- Cover of the Yen Press edition of 11th Cat vol. 5 (2007), art by Kim Mi-kyung

열한번째 고양이 RR: Yeolhan beonjjae goyangi MR: Yŏrhan pŏntchae koyangi
- Genre: Romantic fantasy;
- Author: Kim Mi-kyung
- Publisher: Danbi
- English publisher: Yen Press
- Other publishers Tokyopop;
- Original run: 2002
- Volumes: 5

= 11th Cat =

South Korean manhwa

11th Cat is a fictional fantasy/romance Korean manhwa written by Kim Mi-kyung. It follows Rika, a spunky, yet clumsy, and forgetful girl who hopes to become a wizard, and her friends on their adventures.

==Storyline==
Cute and charming, yet not so bright little Rika is training to become a real wizard. The first step is to find a magic staff. Ah, that can't be too hard, can it? As Rika and Eujen journey deep into the forest in search of this wonderful magic staff, Rika loses her way. She winds up in an unfortunate chance encounter with the dark sorcerer who kidnapped the princess! Will Rika be able to free the princess and become a real wizard? Follow this cute fantasy story with Rika and find out.

==Characters==
Rika

Spunky but clumsy Rika is a novice wizard in training. She lives with her aunts and uncles. Though her aunts and uncles aren't her real family, Rika loves them like her real family. It is also later revealed that her father is Arthur and her mother is Priscilla. The reason the Sword Master of Black Iron befriended Rika was to grain her trust so he could carry out his plan to sacrifice her to revive her dead father, Arthur. Arthur is revived, but Rika still lives due to her second life. Rika had two lives, and only one died when she was sacrificed. Rika was only with her father for a short time, but the White Dragon mentioned that the day Rika met her father, she began to improve her skill day by day. Now Rika has set off to find her cat friend Nomi with the help of the White Dragon.

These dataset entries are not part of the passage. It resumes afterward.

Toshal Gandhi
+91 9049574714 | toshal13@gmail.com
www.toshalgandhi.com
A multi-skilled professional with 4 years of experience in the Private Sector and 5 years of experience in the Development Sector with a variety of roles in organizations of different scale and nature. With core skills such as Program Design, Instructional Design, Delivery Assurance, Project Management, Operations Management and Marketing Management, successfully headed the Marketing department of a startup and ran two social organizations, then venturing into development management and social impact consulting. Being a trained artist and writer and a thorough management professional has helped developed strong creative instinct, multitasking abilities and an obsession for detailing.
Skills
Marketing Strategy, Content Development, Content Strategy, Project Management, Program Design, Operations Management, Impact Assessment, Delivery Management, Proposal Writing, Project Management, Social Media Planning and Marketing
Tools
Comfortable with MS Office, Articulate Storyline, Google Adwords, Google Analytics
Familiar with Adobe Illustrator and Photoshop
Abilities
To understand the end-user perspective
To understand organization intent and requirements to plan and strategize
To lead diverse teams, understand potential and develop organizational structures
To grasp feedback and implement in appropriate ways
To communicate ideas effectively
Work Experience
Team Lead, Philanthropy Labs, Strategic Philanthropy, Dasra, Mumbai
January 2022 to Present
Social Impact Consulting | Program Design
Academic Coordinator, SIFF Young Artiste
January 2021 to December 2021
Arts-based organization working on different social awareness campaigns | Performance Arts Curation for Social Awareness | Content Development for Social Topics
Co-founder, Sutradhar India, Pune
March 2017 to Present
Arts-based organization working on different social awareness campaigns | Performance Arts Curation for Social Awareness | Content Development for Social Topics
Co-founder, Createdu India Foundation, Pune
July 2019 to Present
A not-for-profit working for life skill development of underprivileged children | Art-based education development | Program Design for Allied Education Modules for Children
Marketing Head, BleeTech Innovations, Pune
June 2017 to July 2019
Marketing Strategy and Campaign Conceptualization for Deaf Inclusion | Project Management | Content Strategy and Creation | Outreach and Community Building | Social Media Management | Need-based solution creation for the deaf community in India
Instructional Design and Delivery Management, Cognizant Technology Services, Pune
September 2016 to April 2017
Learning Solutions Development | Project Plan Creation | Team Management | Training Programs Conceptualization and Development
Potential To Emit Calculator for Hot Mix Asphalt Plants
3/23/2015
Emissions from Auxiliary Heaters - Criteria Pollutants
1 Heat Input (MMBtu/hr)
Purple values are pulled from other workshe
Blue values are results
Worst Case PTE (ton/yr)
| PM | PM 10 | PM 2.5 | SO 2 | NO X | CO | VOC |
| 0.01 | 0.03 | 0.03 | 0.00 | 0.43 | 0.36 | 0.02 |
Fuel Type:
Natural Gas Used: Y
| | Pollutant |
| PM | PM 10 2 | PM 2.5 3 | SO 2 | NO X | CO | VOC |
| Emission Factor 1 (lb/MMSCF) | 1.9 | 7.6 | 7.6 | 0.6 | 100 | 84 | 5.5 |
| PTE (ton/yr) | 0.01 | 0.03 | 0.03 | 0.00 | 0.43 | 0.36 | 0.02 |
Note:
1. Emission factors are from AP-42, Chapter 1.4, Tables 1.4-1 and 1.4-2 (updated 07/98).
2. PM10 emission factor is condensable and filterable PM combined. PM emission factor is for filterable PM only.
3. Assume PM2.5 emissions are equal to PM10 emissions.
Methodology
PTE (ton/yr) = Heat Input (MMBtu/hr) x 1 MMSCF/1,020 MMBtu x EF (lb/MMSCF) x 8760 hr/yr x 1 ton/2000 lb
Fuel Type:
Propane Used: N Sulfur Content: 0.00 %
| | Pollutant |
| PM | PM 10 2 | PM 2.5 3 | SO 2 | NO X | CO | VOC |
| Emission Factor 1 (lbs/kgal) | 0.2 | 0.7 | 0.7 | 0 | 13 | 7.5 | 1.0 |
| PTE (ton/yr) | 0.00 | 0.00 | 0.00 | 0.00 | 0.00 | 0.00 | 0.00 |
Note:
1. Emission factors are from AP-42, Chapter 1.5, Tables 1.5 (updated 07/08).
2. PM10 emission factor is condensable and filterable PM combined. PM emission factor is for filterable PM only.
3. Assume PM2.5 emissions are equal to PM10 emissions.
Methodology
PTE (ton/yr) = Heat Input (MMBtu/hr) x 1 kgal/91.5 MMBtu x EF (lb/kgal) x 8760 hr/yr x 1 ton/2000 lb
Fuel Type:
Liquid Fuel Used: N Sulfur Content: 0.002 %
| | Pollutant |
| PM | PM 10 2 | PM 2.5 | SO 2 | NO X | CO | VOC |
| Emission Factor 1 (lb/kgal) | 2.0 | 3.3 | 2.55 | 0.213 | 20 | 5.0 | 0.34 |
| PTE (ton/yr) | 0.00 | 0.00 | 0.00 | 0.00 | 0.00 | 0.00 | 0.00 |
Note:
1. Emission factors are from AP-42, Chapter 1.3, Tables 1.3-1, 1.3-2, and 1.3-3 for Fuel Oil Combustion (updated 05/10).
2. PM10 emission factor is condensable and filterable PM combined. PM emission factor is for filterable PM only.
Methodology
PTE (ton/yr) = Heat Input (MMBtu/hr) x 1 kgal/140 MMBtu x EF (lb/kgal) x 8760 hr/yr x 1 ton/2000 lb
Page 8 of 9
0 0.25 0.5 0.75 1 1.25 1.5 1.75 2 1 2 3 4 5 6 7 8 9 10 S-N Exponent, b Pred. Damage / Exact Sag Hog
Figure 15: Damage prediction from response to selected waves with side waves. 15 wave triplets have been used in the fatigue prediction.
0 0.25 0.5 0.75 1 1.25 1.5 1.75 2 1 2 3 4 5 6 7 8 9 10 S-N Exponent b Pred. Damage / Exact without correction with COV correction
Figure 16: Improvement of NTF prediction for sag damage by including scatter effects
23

Nomi (Guardian Spirit of Black Wishstone)

Nomi is a cute cat guardian spirit that came out from the Black Wishstone. He likes Rika since she's the first female owner of the Wishstone and travels alongside her. He's loud and obnoxious, but is quite powerful despite his appearance. It is said that he once served the Sword Master of Black Iron.

Arthur

Arthur is married to Priscilla and the father of Rika. He is also the sword master of Black Iron best friend and the most powerful wizard that ever live. Though he is dead he is later revived by the Murika stone and his daughter's life, which the Sword Master of Black Iron used to revived him. Arthur deeply loves his daughter and wife, whom he cares for. He didn't want to be brought to life again because he knew that he had broken every law of nature just to be alive and that he is an unnatural being that shouldn't exist because he was already dead. He has no more magic after being brought to life, it was explained that he knew that his friend, the Sword Master of Black Iron was going to ignore his wish to remain dead. He was not going to let his daughter be an ordinary wizard so he transferred all his powers to his daughter, Rika. He knew all those powers were maintaining her other life, so when the Sword Master of Black Iron killed her to bring Arthur to life, Arthur knew that his daughter would survive. Arthur only lived for a while, but he was happy that he got to see his little daughter Rika grown up and his wife Priscilla one more time. He killed himself because he didn't want to carry the shameful existence clinging to his lifeless body.

Priscilla

Priscilla is married to Arthur and the mother of Rika. She loves both her daughter and husband. Although she was never there for Rika, she loves Rika and considers herself a bad mother because she never lifted a finger to help her daughter and because she couldn't take care of her. This is because Priscilla knew if she did she would sacrifice her own daughter life for Arthur as she dearly love him and wanted to see him again so she gave Rika to Louis who does care for and love Rika as if she was his daughter.